Machine Learning

Subspace Co-clustering with Two-Way Graph Convolution

Published on - CIKM '22: The 31st ACM International Conference on Information and Knowledge Management

Authors: Chakib Fettal, Lazhar Labiod, Mohamed Nadif

Subspace clustering aims to cluster high dimensional data lying in a union of low-dimensional subspaces. It has shown good results on the task of image clustering but text clustering, using documentterm matrices, proved more impervious to advances based on this approach. We hypothesize that this is because, compared to image data, text data is generally higher dimensional and sparser. This renders subspace clustering impractical in such a context. Here, we leverage subspace clustering for text by addressing these issues.

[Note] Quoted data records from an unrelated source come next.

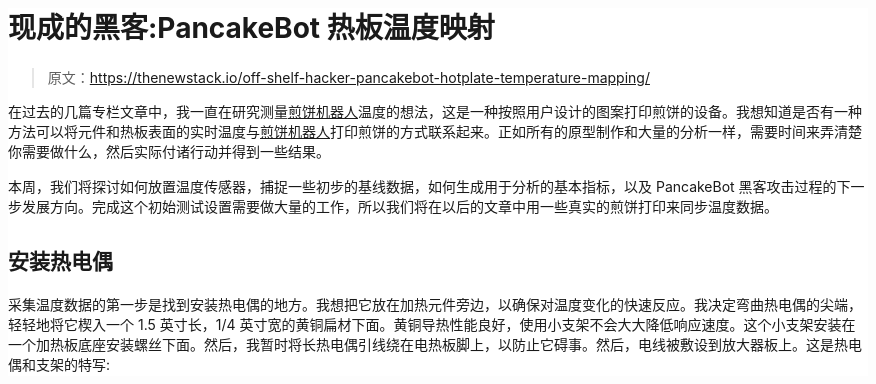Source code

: # 现成的黑客:PancakeBot 热板温度映射

> 原文：<https://thenewstack.io/off-shelf-hacker-pancakebot-hotplate-temperature-mapping/>

在过去的几篇专栏文章中，我一直在研究测量[煎饼机器人](http://www.pancakebot.com/)温度的想法，这是一种按照用户设计的图案打印煎饼的设备。我想知道是否有一种方法可以将元件和热板表面的实时温度与[煎饼机器人](https://thenewstack.io/hack-pancake-stack-whats-inside-pancakebot/)打印煎饼的方式联系起来。正如所有的原型制作和大量的分析一样，需要时间来弄清楚你需要做什么，然后实际付诸行动并得到一些结果。

本周，我们将探讨如何放置温度传感器，捕捉一些初步的基线数据，如何生成用于分析的基本指标，以及 PancakeBot 黑客攻击过程的下一步发展方向。完成这个初始测试设置需要做大量的工作，所以我们将在以后的文章中用一些真实的煎饼打印来同步温度数据。

## 安装热电偶

采集温度数据的第一步是找到安装热电偶的地方。我想把它放在加热元件旁边，以确保对温度变化的快速反应。我决定弯曲热电偶的尖端，轻轻地将它楔入一个 1.5 英寸长，1/4 英寸宽的黄铜扁材下面。黄铜导热性能良好，使用小支架不会大大降低响应速度。这个小支架安装在一个加热板底座安装螺丝下面。然后，我暂时将长热电偶引线绕在电热板脚上，以防止它碍事。然后，电线被敷设到放大器板上。这是热电偶和支架的特写:
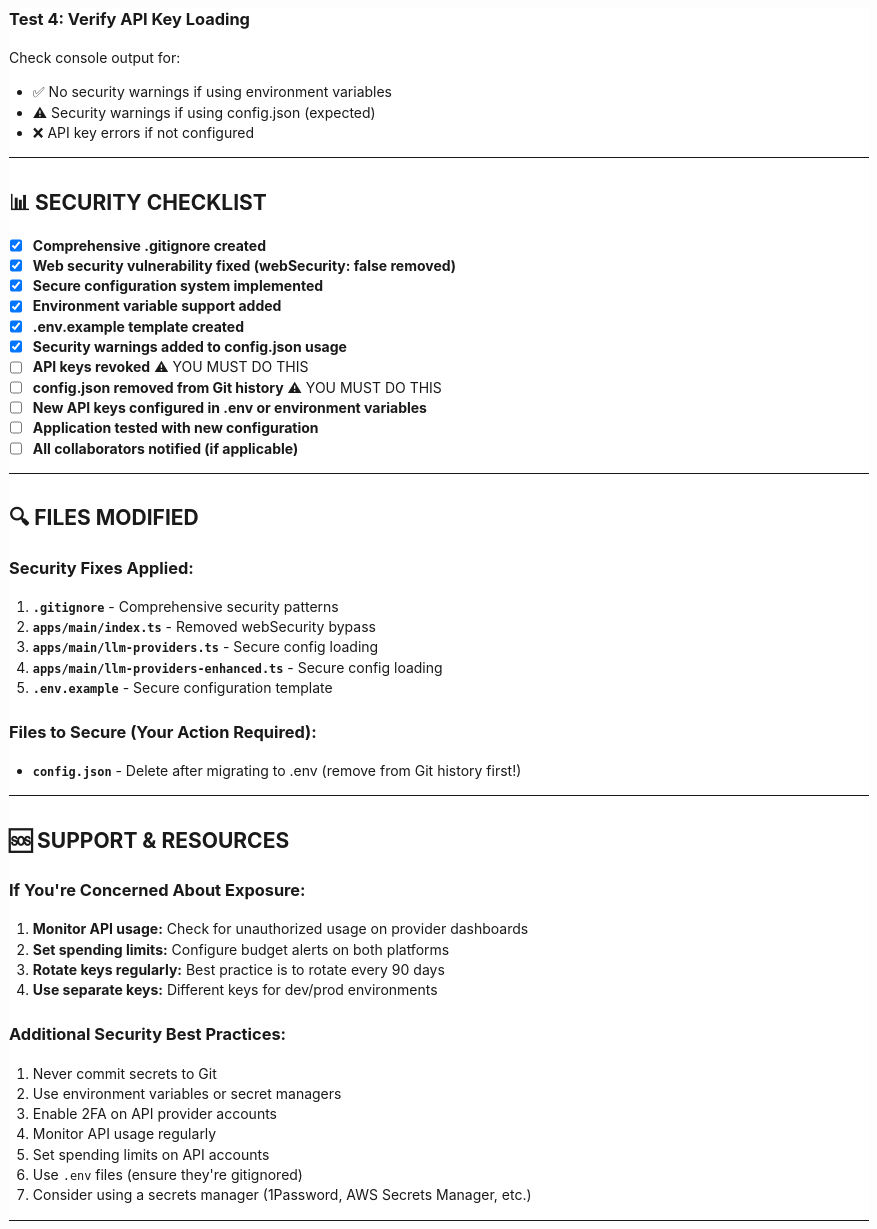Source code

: ### Test 4: Verify API Key Loading
Check console output for:
- ✅ No security warnings if using environment variables
- ⚠️ Security warnings if using config.json (expected)
- ❌ API key errors if not configured

---

## 📊 SECURITY CHECKLIST

- [x] **Comprehensive .gitignore created**
- [x] **Web security vulnerability fixed (webSecurity: false removed)**
- [x] **Secure configuration system implemented**
- [x] **Environment variable support added**
- [x] **.env.example template created**
- [x] **Security warnings added to config.json usage**
- [ ] **API keys revoked** ⚠️ YOU MUST DO THIS
- [ ] **config.json removed from Git history** ⚠️ YOU MUST DO THIS
- [ ] **New API keys configured in .env or environment variables**
- [ ] **Application tested with new configuration**
- [ ] **All collaborators notified (if applicable)**

---

## 🔍 FILES MODIFIED

### Security Fixes Applied:
1. **`.gitignore`** - Comprehensive security patterns
2. **`apps/main/index.ts`** - Removed webSecurity bypass
3. **`apps/main/llm-providers.ts`** - Secure config loading
4. **`apps/main/llm-providers-enhanced.ts`** - Secure config loading
5. **`.env.example`** - Secure configuration template

### Files to Secure (Your Action Required):
- **`config.json`** - Delete after migrating to .env (remove from Git history first!)

---

## 🆘 SUPPORT & RESOURCES

### If You're Concerned About Exposure:
1. **Monitor API usage:** Check for unauthorized usage on provider dashboards
2. **Set spending limits:** Configure budget alerts on both platforms
3. **Rotate keys regularly:** Best practice is to rotate every 90 days
4. **Use separate keys:** Different keys for dev/prod environments

### Additional Security Best Practices:
1. Never commit secrets to Git
2. Use environment variables or secret managers
3. Enable 2FA on API provider accounts
4. Monitor API usage regularly
5. Set spending limits on API accounts
6. Use `.env` files (ensure they're gitignored)
7. Consider using a secrets manager (1Password, AWS Secrets Manager, etc.)

---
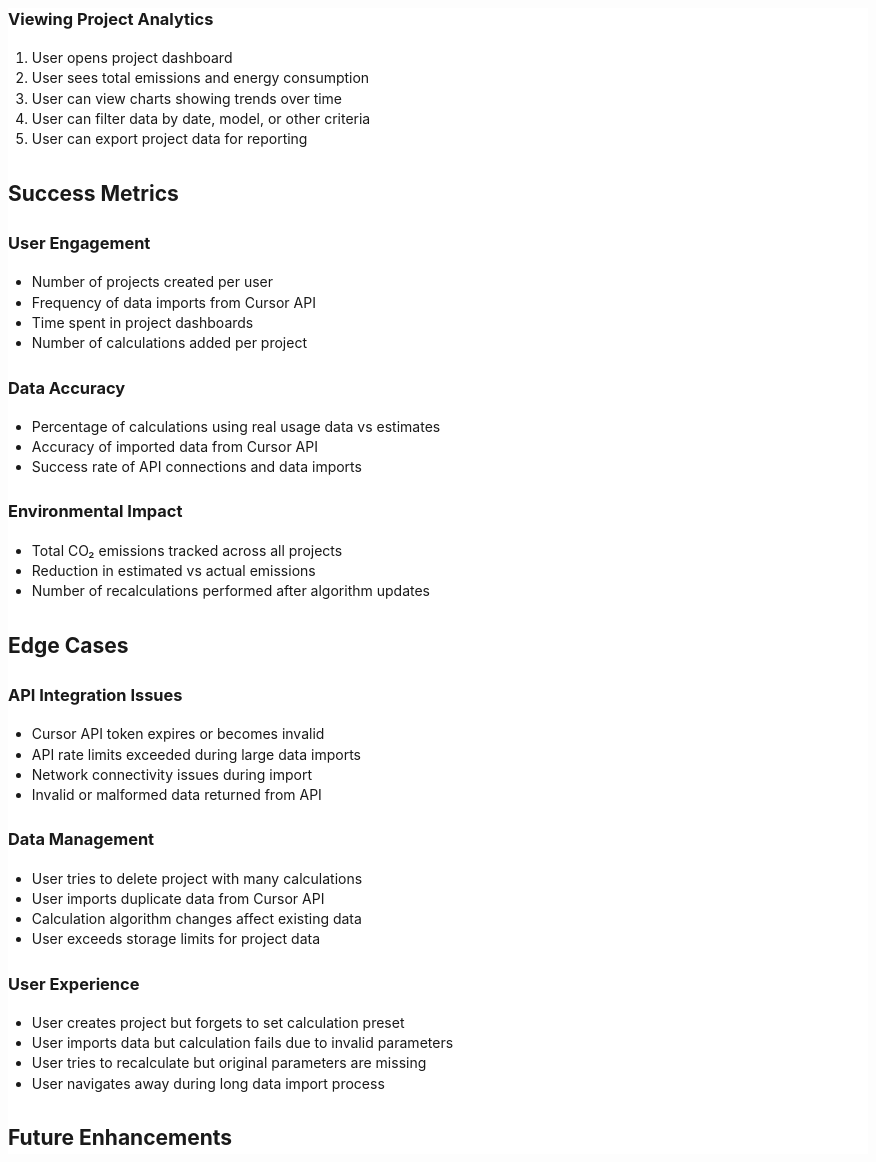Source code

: ### Viewing Project Analytics
1. User opens project dashboard
2. User sees total emissions and energy consumption
3. User can view charts showing trends over time
4. User can filter data by date, model, or other criteria
5. User can export project data for reporting

## Success Metrics

### User Engagement
- Number of projects created per user
- Frequency of data imports from Cursor API
- Time spent in project dashboards
- Number of calculations added per project

### Data Accuracy
- Percentage of calculations using real usage data vs estimates
- Accuracy of imported data from Cursor API
- Success rate of API connections and data imports

### Environmental Impact
- Total CO₂ emissions tracked across all projects
- Reduction in estimated vs actual emissions
- Number of recalculations performed after algorithm updates

## Edge Cases

### API Integration Issues
- Cursor API token expires or becomes invalid
- API rate limits exceeded during large data imports
- Network connectivity issues during import
- Invalid or malformed data returned from API

### Data Management
- User tries to delete project with many calculations
- User imports duplicate data from Cursor API
- Calculation algorithm changes affect existing data
- User exceeds storage limits for project data

### User Experience
- User creates project but forgets to set calculation preset
- User imports data but calculation fails due to invalid parameters
- User tries to recalculate but original parameters are missing
- User navigates away during long data import process

## Future Enhancements
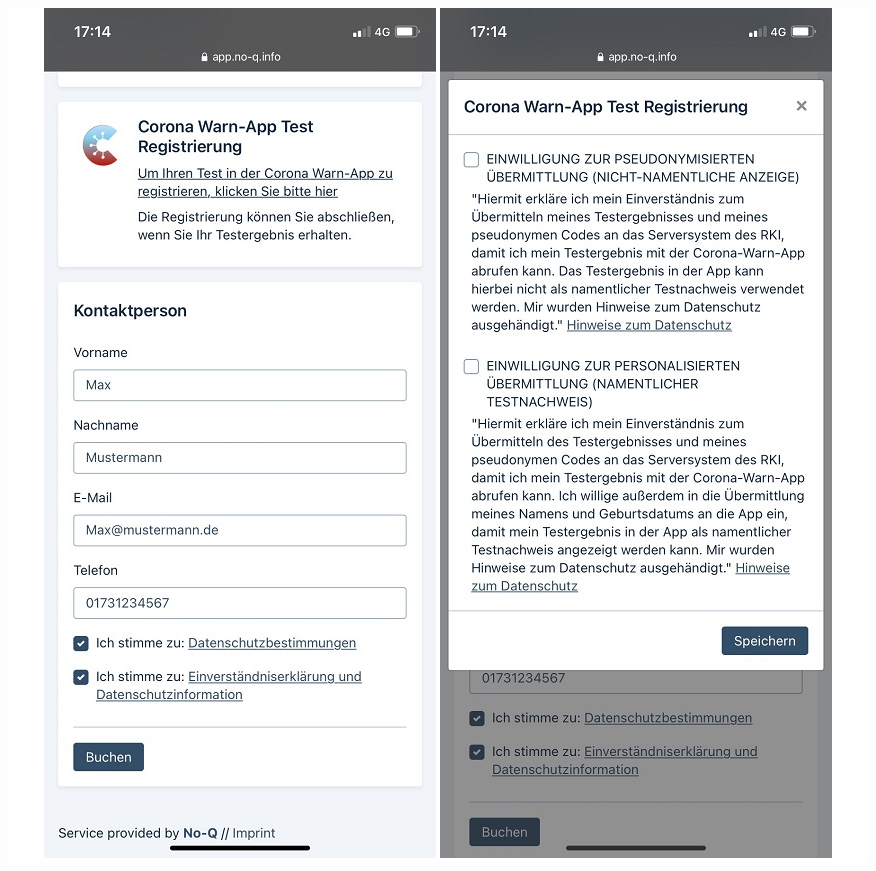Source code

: <center> <img src="./no-q-4.jpg" title="Test registrieren" style="align: center">  <img src="./no-q-5.jpg" title="Personalisierung" style="align: center"></center>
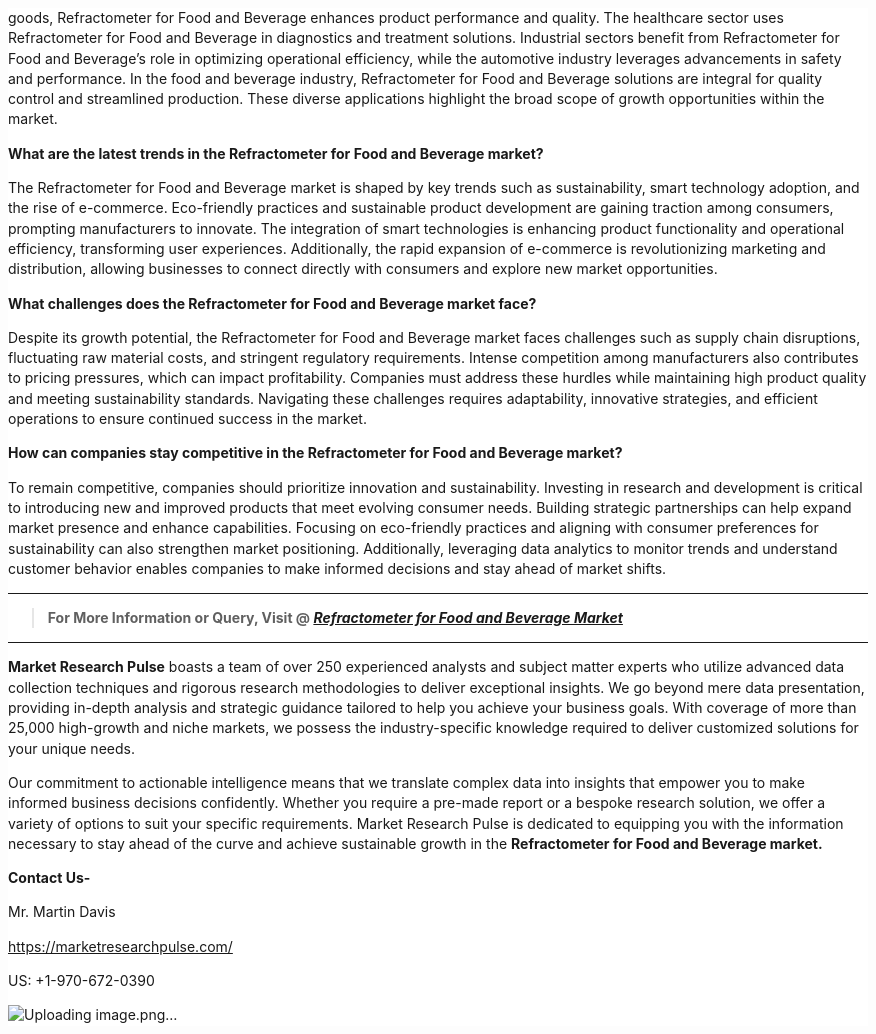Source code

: goods, Refractometer for Food and Beverage enhances product performance and quality. The healthcare sector uses Refractometer for Food and Beverage in diagnostics and treatment solutions. Industrial sectors benefit from Refractometer for Food and Beverage&rsquo;s role in optimizing operational efficiency, while the automotive industry leverages advancements in safety and performance. In the food and beverage industry, Refractometer for Food and Beverage solutions are integral for quality control and streamlined production. These diverse applications highlight the broad scope of growth opportunities within the market.</p><p><strong>What are the latest trends in the Refractometer for Food and Beverage market?</strong></p><p>The Refractometer for Food and Beverage market is shaped by key trends such as sustainability, smart technology adoption, and the rise of e-commerce. Eco-friendly practices and sustainable product development are gaining traction among consumers, prompting manufacturers to innovate. The integration of smart technologies is enhancing product functionality and operational efficiency, transforming user experiences. Additionally, the rapid expansion of e-commerce is revolutionizing marketing and distribution, allowing businesses to connect directly with consumers and explore new market opportunities.</p><p><strong>What challenges does the Refractometer for Food and Beverage market face?</strong></p><p>Despite its growth potential, the Refractometer for Food and Beverage market faces challenges such as supply chain disruptions, fluctuating raw material costs, and stringent regulatory requirements. Intense competition among manufacturers also contributes to pricing pressures, which can impact profitability. Companies must address these hurdles while maintaining high product quality and meeting sustainability standards. Navigating these challenges requires adaptability, innovative strategies, and efficient operations to ensure continued success in the market.</p><p><strong>How can companies stay competitive in the Refractometer for Food and Beverage market?</strong></p><p>To remain competitive, companies should prioritize innovation and sustainability. Investing in research and development is critical to introducing new and improved products that meet evolving consumer needs. Building strategic partnerships can help expand market presence and enhance capabilities. Focusing on eco-friendly practices and aligning with consumer preferences for sustainability can also strengthen market positioning. Additionally, leveraging data analytics to monitor trends and understand customer behavior enables companies to make informed decisions and stay ahead of market shifts.</p><hr /><blockquote><p><strong>For More Information or Query, Visit @&nbsp;<em><a href="https://marketresearchpulse.com/report/15299/refractometer-for-food-and-beverage-market?utm_source=Linkedin&utm_medium=021">Refractometer for Food and Beverage Market</a></em></strong></p></blockquote><hr /><p><strong>Market Research Pulse</strong> boasts a team of over 250 experienced analysts and subject matter experts who utilize advanced data collection techniques and rigorous research methodologies to deliver exceptional insights. We go beyond mere data presentation, providing in-depth analysis and strategic guidance tailored to help you achieve your business goals. With coverage of more than 25,000 high-growth and niche markets, we possess the industry-specific knowledge required to deliver customized solutions for your unique needs.</p><p>Our commitment to actionable intelligence means that we translate complex data into insights that empower you to make informed business decisions confidently. Whether you require a pre-made report or a bespoke research solution, we offer a variety of options to suit your specific requirements. Market Research Pulse is dedicated to equipping you with the information necessary to stay ahead of the curve and achieve sustainable growth in the <strong>Refractometer for Food and Beverage market.</strong></p><p><strong>Contact Us-</strong></p><p>Mr. Martin Davis</p><p>https://marketresearchpulse.com/</p><p>US: +1-970-672-0390</p>
![Uploading image.png…]()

We first extend the concept of subspace clustering to co-clustering, which has been extensively used on document-term matrices due to the resulting interplay between the document and term representations. We then address the sparsity problem through a two-way graph convolution, which promotes the grouping effect that has been credited for the effectiveness of some subspace clustering models. The proposed formulation results in an algorithm that is efficient both in terms of computational and spatial complexity. We show the competitiveness of our model w.r.t the state-of-the-art on document-term attributed graph datasets in terms of performance and efficiency. CCS CONCEPTS • Information systems → Clustering.